I realized so many people put themselves in cages, but these cages are mental, built out of negative perceptions, and they stay in these cages even though there are no locks. They can walk out at any time. Sometimes people build their entire identities being locked in these cages, so even when you try to coax them out, they are scared.

I realized, I didn’t want to be a victim of my own negative thinking anymore.

I think of that time in my life as a turning point. I stopped seeing myself as a victim of things that happened to me, but focused on what I wanted in life. I spent less time moody about where I was, and more time planning how to get where I wanted. I wanted to be healthy. I wanted to be strong. I wanted to have good friends around me who were positive, so I got rid of negative people in my life. I didn’t like my job so I changed it. I tried to accept my family for who they are, not who I wish they were, and let go of baggage from the past.

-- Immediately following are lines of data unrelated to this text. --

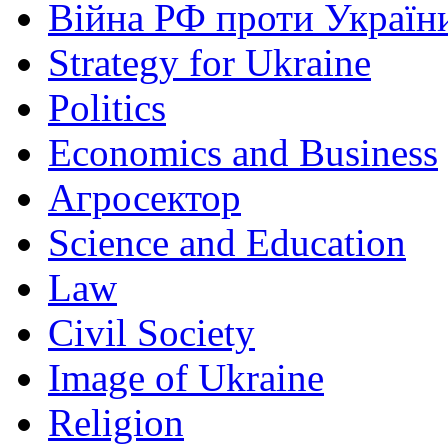
Війна РФ проти Україн
Strategy for Ukraine
Politics
Economics and Business
Агросектор
Science and Education
Law
Civil Society
Image of Ukraine
Religion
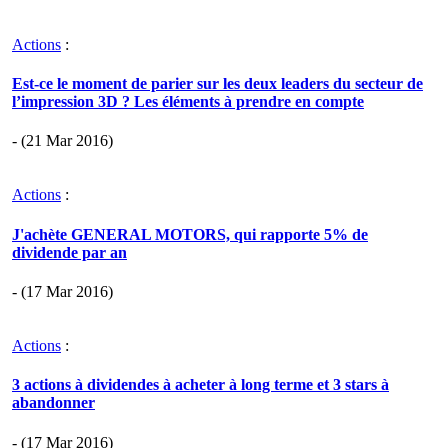
Actions
:
Est-ce le moment de parier sur les deux leaders du secteur de
l’impression 3D ? Les éléments à prendre en compte
- (21 Mar 2016)
Actions
:
J'achète GENERAL MOTORS, qui rapporte 5% de
dividende par an
- (17 Mar 2016)
Actions
:
3 actions à dividendes à acheter à long terme et 3 stars à
abandonner
- (17 Mar 2016)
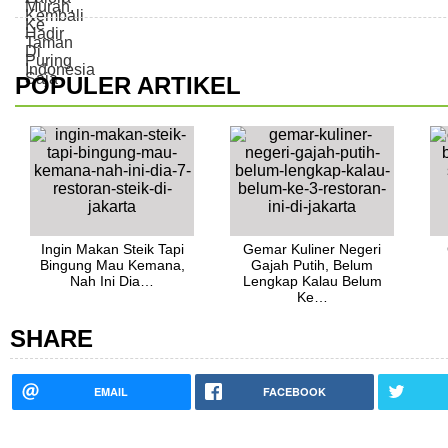
POPULER ARTIKEL
Ingin Makan Steik Tapi
Gemar Kuliner Negeri
Bingung Mau Kemana,
Gajah Putih, Belum
Nah Ini Dia…
Lengkap Kalau Belum
Ke…
SHARE
EMAIL
FACEBOOK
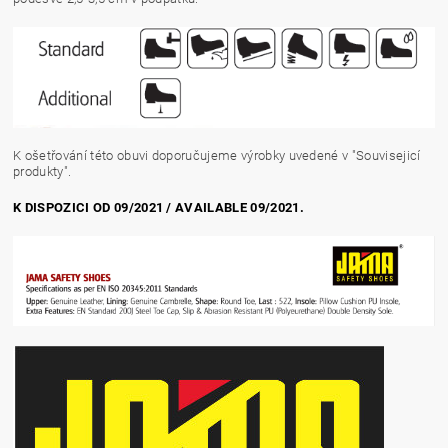
K ošetřování této obuvi doporučujeme výrobky uvedené v "Souvisejicí
produkty".
K DISPOZICI OD 09/2021 / AVAILABLE 09/2021.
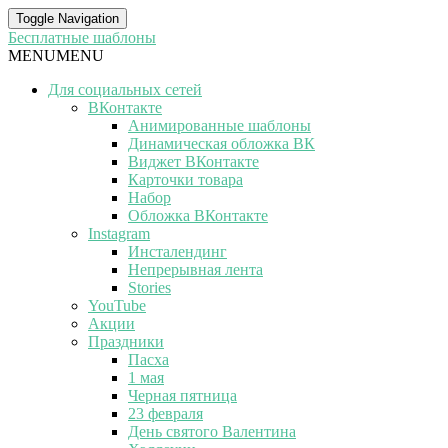
Toggle Navigation
Бесплатные шаблоны
MENU
MENU
Для социальных сетей
ВКонтакте
Анимированные шаблоны
Динамическая обложка ВК
Виджет ВКонтакте
Карточки товара
Набор
Обложка ВКонтакте
Instagram
Инсталендинг
Непрерывная лента
Stories
YouTube
Акции
Праздники
Пасха
1 мая
Черная пятница
23 февраля
День святого Валентина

And here’s the thing. It was like the new mental perspective lifted a weight off my shoulders, and my body started healing. The stretches got my body strong enough to get back into the gym and train, to keep it strong. When things started going well and I put myself in the driver’s seat of life, obstacles felt less overwhelming, and good things, even lucky things, seemed to happen. I still had setbacks, but they were easier to handle, and I had a strong support system around me to help me through tough times. In terms of my health, I also listened to doctors, but rather than following them blindly, I try to be informed. Through my own research, I’ve found alternative and more natural methods of healing that have had great benefits, avoiding the surgery and pills they’ve recommended. Let me tell you, so many plants in nature have healing properties, and so much of medicine is synthesizing what already naturally occurs in nature. We MUST take care of this planet, because this planet produces so much that heals us.

Today I am 40 and in the best shape of my life. I look at those times in my 20s when I was in so much pain as my rock bottom — I was so overwhelmed with pain and negativity that my mental state did as much damage to my body as my injuries did.

Today, I wear whatever I want. I don’t care what people think of the scars on my knees.

When I go to basketball tournaments, I see so many girls have the same ACL scars. I call it the female basketball player’s tattoo. Those scars tell me they have had set backs, they have had dark moments of fear and doubt, but they learned how to heal their bodies, how to trust their bodies again, and they have returned to the court as gladiators.

I see their scars and I instantly know the steel resolve their hearts are made of.

So that’s the story of my scars. What stories do your scars tell?